Eduardo da Fonte, da União Progressista, possivelmente será o outro candidato ao Senado Federal na chapa da governadora. O inusitado neste caso é que, entre as sondagens de Flávio Bolsonaro, figuras carimbadas ligadas ao PL e ao bolsonarismo pernambucano ficaram de fora do seu radar, a exemplo de Anderson Ferreira e Gilson Machado, cuja lealdade ao bolsonarismo está fora de questão. A hipótese de uma composição do grupo do deputado Eduardo da Fonte com o candidato João Campos está completamente descartada. Depois de muito cotejo, entabulações e meditar sob a massaranduba do tempo, o seu grupo, por unanimidade, optou por trabalhar pela reeleição da governadora. Isso de acordo com matéria de página inteira de um jornal local. Produzimos até um texto sobre o assunto, ainda não publicado, por entender que se trata de um movimento dos mais relevantes e significados no contexto da correlação de forças entre a governadora Raquel Lyra e o candidato João Campos.
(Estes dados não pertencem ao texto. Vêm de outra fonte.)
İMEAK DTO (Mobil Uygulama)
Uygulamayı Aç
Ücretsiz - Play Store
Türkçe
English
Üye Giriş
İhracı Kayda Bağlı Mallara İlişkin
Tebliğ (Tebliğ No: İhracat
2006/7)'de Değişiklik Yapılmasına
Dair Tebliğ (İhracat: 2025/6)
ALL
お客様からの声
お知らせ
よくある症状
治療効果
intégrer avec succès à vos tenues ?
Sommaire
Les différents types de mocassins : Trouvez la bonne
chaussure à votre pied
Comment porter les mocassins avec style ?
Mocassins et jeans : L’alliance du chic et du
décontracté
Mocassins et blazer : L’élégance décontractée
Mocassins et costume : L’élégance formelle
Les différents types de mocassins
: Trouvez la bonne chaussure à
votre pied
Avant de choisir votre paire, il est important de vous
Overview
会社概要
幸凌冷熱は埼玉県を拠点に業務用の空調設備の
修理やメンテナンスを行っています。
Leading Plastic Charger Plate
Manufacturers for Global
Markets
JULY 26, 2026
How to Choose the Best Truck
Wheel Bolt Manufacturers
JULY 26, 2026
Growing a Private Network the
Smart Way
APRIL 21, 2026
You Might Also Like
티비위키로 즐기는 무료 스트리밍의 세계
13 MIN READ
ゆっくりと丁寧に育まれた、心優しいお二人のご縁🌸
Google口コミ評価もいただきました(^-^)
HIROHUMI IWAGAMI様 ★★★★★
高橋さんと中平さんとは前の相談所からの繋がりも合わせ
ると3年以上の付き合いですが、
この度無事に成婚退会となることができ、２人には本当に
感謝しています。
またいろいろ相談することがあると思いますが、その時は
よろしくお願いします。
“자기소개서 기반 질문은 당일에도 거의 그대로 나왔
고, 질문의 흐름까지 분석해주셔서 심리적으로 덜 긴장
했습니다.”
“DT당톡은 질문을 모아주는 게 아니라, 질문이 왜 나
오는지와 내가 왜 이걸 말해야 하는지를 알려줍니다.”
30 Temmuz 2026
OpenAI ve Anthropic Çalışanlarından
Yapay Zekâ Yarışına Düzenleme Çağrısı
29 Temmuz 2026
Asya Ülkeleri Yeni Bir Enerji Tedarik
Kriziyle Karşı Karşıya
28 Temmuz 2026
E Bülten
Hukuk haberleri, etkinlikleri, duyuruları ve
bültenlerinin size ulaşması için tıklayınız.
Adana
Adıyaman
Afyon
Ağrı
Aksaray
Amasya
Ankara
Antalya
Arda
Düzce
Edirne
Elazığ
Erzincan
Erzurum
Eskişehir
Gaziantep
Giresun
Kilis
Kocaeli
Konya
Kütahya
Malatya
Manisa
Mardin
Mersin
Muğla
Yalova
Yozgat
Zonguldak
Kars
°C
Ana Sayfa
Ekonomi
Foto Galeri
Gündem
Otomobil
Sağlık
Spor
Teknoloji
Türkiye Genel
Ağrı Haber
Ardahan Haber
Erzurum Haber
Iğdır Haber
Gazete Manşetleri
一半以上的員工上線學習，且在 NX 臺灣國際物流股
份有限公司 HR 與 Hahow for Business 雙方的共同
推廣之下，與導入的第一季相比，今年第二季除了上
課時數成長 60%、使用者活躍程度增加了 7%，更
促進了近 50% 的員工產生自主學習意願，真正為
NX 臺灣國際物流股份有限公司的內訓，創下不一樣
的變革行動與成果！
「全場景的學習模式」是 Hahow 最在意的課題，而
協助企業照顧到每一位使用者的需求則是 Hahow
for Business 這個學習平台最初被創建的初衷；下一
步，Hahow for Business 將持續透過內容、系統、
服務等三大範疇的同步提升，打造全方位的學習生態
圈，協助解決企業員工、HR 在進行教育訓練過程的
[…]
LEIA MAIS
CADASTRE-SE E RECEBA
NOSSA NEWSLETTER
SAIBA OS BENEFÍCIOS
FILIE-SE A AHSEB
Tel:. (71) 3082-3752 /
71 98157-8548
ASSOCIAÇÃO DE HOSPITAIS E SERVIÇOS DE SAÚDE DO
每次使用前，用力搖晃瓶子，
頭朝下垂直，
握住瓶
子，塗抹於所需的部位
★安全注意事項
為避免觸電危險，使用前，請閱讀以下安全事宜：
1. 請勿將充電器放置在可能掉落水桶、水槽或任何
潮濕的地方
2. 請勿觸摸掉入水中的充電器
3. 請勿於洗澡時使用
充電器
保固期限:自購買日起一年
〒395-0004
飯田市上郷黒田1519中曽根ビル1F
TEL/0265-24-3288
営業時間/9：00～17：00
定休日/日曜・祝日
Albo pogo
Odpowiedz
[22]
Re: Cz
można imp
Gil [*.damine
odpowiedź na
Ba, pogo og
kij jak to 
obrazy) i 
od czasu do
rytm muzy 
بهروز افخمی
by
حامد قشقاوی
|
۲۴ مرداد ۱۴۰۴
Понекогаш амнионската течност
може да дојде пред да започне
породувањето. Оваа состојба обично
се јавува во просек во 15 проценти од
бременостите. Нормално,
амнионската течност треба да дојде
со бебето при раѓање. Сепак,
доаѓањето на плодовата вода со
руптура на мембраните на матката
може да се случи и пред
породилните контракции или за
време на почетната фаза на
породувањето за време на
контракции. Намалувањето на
Outro movimento que merece nossas considerações é o anúncio da candidatura de Marília Arraes ao Senado Federal, fato tratado como um blefe por um blog local. De fato, a despeito de sua boa performance nas sondagens de intenções de voto realizadas até este momento para a Casa Alta, a tendência "natural" seria uma composição na chapa formada pelo primo João Campos, já bastante "congestionada". Carlos Lupi, do PDT, tentaria uma filiação de Marília ao partido e articulações com o prefeito do Recife. Falta a Marília base de lançamento. Mesmo assim, ela se diz resoluta quanto ao projeto político de uma candidatura ao Senado Federal.